Take the data below and filter it for lines containing the word "patient"; show each line found.

RECORDED INFORMATION below:

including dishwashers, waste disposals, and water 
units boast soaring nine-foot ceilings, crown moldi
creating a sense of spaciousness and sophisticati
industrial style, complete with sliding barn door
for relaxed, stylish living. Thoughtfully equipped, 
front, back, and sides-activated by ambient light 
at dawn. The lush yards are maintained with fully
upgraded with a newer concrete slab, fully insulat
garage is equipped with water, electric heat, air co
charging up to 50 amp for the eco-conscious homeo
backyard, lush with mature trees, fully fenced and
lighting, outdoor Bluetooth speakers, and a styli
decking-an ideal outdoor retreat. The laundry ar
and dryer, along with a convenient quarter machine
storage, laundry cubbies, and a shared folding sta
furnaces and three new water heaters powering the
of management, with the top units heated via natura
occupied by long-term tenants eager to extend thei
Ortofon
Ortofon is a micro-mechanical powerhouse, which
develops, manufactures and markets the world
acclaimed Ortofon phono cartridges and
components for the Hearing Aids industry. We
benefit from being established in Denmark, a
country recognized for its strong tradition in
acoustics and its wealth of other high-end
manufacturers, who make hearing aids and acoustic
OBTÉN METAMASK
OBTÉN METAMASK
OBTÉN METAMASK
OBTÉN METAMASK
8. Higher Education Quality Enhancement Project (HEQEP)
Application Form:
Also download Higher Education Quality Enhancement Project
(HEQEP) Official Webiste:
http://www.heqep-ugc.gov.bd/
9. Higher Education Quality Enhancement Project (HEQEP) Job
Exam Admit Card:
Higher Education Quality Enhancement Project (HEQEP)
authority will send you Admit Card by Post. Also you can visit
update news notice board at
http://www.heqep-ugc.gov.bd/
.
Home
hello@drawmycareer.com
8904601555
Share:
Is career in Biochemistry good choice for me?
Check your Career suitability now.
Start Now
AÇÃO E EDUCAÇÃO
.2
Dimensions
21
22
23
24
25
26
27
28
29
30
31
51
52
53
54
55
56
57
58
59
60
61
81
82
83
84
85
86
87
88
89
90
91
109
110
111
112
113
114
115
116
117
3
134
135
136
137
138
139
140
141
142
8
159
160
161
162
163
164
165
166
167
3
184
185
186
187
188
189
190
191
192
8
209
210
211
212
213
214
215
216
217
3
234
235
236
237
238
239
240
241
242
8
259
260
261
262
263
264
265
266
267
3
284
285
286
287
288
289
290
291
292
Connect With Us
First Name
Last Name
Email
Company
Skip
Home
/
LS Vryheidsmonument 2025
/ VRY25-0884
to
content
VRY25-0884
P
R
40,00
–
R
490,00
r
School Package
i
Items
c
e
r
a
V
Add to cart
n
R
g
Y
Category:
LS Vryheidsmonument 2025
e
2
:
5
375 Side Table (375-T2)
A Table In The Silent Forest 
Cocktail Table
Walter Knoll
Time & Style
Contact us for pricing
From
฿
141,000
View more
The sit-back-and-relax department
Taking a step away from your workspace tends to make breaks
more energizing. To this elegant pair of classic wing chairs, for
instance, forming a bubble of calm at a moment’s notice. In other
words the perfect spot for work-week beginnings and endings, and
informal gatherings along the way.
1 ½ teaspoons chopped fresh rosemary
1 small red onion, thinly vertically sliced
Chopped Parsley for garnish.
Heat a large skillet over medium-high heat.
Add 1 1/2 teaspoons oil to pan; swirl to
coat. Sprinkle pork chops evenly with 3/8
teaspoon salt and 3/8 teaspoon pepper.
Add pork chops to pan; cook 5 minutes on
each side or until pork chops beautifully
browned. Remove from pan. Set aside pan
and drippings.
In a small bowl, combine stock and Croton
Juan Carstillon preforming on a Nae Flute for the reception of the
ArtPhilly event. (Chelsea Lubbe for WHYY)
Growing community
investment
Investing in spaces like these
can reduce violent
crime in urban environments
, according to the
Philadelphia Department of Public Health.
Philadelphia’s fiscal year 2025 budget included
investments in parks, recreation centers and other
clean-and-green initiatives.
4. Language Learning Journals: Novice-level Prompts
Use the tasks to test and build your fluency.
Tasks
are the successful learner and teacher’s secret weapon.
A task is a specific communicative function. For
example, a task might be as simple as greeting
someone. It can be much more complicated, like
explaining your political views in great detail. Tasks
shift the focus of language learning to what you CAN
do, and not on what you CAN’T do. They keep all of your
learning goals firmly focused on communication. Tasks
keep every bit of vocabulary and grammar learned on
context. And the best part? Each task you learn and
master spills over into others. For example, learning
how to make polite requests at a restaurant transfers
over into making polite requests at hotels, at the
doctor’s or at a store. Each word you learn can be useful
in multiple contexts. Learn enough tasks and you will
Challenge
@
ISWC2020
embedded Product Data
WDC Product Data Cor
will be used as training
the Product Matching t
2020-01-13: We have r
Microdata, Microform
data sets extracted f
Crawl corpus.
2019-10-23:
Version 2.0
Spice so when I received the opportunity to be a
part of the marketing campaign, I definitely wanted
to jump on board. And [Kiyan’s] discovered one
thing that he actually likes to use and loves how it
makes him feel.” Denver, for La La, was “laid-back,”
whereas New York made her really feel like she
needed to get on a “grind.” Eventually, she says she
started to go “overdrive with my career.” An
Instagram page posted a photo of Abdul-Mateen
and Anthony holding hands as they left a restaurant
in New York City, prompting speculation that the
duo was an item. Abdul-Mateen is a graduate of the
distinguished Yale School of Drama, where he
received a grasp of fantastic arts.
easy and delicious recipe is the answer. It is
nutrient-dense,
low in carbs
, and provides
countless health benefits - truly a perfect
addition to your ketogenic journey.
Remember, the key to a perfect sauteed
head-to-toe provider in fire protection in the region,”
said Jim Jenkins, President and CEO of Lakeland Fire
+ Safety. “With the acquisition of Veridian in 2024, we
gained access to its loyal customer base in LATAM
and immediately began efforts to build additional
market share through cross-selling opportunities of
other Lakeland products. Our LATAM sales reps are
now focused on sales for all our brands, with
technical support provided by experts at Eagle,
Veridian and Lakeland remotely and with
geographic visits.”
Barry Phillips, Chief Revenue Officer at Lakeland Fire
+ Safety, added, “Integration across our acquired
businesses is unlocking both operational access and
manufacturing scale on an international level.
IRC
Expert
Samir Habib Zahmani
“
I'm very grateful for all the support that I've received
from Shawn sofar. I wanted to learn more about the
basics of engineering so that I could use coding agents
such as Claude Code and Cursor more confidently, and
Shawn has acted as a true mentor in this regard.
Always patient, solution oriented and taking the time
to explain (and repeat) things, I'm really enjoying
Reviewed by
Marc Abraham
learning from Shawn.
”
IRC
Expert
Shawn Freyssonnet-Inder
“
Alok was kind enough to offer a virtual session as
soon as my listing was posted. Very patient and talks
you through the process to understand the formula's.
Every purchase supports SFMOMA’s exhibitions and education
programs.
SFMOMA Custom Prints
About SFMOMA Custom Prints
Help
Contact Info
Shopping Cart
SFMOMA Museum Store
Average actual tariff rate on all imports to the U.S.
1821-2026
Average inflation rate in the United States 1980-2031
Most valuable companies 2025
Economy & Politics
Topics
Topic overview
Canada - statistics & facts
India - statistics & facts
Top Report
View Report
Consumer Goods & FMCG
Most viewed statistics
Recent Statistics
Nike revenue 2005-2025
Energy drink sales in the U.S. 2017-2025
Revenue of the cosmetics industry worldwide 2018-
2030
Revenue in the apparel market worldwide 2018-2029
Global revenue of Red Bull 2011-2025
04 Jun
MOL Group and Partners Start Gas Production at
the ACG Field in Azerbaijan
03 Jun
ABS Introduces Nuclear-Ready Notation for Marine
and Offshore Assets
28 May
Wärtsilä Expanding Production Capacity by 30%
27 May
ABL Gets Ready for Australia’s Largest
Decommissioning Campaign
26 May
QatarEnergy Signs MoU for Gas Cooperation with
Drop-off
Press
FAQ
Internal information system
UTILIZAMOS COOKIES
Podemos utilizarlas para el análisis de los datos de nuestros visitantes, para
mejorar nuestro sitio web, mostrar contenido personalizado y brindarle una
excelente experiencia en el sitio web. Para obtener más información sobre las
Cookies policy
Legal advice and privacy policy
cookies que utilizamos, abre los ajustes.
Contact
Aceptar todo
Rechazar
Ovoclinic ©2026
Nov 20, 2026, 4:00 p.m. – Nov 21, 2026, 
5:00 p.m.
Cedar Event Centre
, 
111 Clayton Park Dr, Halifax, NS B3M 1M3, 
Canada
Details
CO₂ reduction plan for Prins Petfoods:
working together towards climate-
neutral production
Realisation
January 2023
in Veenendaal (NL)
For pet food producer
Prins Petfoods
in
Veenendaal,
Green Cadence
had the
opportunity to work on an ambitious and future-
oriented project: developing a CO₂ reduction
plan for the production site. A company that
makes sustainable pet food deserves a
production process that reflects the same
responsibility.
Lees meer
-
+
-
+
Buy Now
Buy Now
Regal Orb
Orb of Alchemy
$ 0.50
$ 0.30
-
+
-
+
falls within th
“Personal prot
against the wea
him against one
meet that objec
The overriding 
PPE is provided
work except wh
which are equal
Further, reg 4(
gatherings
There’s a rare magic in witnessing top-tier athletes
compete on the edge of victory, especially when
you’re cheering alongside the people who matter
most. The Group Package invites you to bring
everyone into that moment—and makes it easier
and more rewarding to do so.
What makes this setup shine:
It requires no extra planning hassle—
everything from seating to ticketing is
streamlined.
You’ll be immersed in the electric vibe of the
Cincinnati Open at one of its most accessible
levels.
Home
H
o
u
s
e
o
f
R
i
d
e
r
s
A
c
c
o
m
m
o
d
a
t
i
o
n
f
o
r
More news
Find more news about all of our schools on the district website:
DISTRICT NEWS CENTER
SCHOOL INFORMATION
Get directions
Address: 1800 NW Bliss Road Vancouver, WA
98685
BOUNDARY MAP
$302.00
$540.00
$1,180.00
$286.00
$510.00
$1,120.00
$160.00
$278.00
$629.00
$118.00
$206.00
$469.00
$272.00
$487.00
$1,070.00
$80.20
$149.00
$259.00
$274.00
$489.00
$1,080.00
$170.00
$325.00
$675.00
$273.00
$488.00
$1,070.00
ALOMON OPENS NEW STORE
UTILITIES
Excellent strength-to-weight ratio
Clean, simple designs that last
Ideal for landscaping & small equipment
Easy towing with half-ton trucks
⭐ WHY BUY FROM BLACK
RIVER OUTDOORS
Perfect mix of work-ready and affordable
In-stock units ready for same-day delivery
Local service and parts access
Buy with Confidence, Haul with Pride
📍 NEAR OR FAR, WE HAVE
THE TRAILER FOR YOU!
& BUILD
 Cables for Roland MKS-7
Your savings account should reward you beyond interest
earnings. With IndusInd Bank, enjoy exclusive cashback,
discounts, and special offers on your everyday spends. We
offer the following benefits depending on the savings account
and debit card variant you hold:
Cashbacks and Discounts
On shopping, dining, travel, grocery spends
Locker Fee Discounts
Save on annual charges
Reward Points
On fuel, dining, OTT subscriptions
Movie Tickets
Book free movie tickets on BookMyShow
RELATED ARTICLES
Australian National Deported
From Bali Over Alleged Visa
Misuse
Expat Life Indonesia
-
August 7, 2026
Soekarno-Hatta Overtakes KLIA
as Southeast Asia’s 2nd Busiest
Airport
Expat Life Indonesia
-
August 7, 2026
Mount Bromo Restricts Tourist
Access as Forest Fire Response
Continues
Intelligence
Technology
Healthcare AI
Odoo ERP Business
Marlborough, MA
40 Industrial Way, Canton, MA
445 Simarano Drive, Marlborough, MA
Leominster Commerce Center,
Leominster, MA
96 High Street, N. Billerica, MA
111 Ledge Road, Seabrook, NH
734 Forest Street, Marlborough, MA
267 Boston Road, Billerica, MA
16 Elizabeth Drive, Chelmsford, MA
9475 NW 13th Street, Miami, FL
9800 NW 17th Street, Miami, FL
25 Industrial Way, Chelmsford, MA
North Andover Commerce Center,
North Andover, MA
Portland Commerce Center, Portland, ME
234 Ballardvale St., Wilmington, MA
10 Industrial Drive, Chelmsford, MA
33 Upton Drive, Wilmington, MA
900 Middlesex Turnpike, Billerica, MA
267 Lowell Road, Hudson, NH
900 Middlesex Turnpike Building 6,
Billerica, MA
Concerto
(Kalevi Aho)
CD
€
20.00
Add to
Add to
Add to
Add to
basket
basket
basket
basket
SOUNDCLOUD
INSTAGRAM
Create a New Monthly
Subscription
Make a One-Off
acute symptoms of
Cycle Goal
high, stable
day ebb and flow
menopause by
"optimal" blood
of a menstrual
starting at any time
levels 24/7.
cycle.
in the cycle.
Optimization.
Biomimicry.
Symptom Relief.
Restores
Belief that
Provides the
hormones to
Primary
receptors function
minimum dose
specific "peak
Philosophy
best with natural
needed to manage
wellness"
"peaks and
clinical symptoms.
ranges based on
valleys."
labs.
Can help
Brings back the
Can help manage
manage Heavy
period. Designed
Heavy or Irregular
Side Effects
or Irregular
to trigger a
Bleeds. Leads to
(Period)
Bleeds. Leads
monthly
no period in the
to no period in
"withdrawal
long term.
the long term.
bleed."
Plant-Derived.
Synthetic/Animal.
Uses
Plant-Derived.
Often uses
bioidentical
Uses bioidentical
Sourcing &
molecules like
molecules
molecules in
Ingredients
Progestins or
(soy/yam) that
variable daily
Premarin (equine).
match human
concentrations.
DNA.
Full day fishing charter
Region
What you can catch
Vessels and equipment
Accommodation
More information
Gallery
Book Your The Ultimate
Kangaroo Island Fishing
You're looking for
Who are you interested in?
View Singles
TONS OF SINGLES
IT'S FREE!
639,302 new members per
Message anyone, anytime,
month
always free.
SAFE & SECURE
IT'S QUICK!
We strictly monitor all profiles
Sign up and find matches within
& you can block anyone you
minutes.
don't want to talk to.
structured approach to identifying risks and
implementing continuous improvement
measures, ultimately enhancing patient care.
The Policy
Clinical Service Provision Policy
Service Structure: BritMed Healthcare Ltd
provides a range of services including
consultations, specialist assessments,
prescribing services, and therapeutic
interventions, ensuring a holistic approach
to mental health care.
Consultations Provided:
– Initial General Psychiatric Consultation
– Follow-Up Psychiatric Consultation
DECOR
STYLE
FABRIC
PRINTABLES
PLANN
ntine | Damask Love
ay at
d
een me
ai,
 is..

End of RECORDED INFORMATION.

§ SOLUTION FOR THIS EXERCISE
Always patient, solution oriented and taking the time
soon as my listing was posted. Very patient and talks
measures, ultimately enhancing patient care.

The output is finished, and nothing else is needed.